Since last September, a federal budget that was already growing steadily suddenly accelerated out of control. The ride began in the winter of 2008, when Congress and President Bush agreed on a fiscal stimulus package of $170 billion in tax rebates and incentives. It picked up speed in the fall, when the Treasury spent $85 billion to take over insurance giant AIG and Congress approved $700 billion to rescue failing financial institutions.

By the time Barack Obama took office in January, projected federal outlays for this year had soared by nearly $1 trillion over last year, and the budget deficit had nearly quadrupled. But was that enough? Not nearly. Obama saw Bush and raised him, immediately pushing through another fiscal stimulus program with a price tag of $787 billion.

Fiscal hawks thought the budget was out of control before. Now they look back on the pre-2008 profligacy as a golden age of budgetary restraint.
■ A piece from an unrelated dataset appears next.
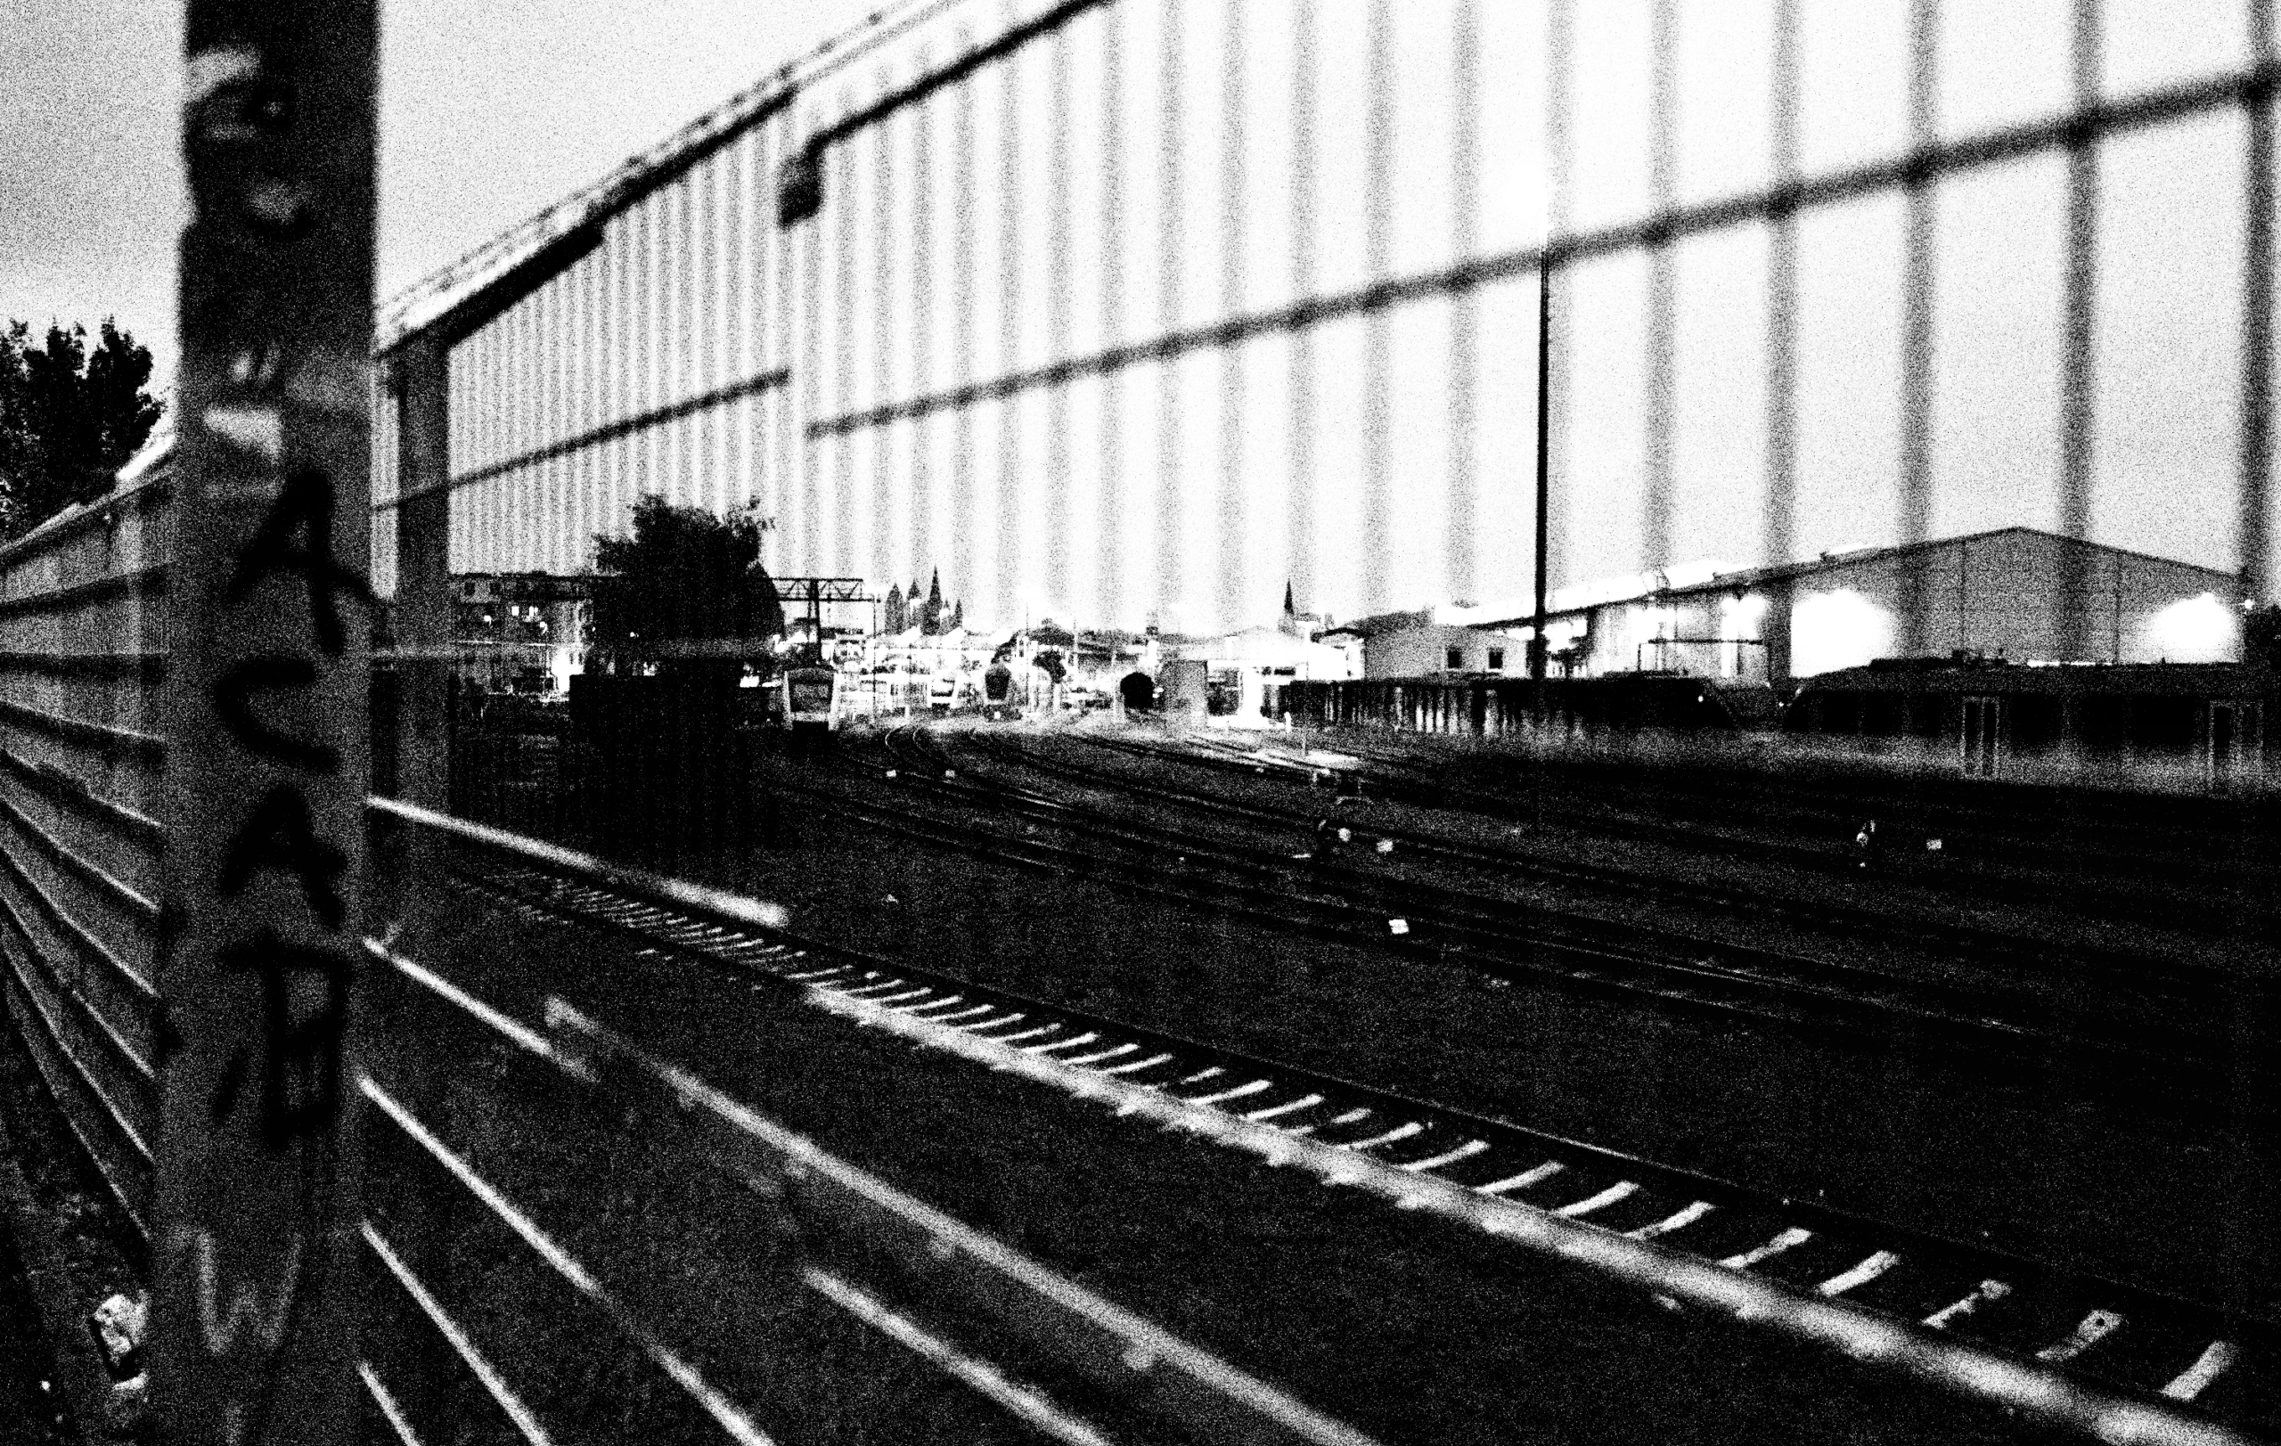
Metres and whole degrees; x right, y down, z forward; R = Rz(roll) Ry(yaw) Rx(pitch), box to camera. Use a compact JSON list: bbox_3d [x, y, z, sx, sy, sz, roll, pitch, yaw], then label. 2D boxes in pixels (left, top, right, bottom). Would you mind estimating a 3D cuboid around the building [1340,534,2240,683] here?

The amount of money involved in all this would be staggering to anyone not benumbed by the incessant torrent of bad news. But judging from the tea party protests, the numbness is not universal. No matter what the state of the economy, some Americans are still capable of being shocked to see trillions of federal dollars pouring out like water rushing over a broken dam. And like many reputable economists, they suspect most of it will be wasted.

...
There are two types of out lays and the ones that are the most troubling are in the stimulus package and the Obama budget and not in the bailouts. The bailouts have generated a great deal of antipathy, but we are seeing that we are already starting to get some of that money back. Financial institutions can't wait to give it back. Just look at Goldman Sachs on some of the big banks and see the terms of the TARP loans as inhibiting their profitability.

The long term problems are buried in the Democrat Christmas Tree known as the stimulus bill. Fortunately, much of that can be turned around if we can convince voters to elect Republicans in 2010 and later. The Tea Parties are a start and Republican politicians need to find a way to tap into this grass roots objection to spending and the taxes that will inevitably follow.

A brief word about some of the media reaction to these events. Many liberals in the media used a crude homophobic characterization to describe people engaged in a sincere request for redress of grievances. That kind of action will only further alienate the liberal media from voters.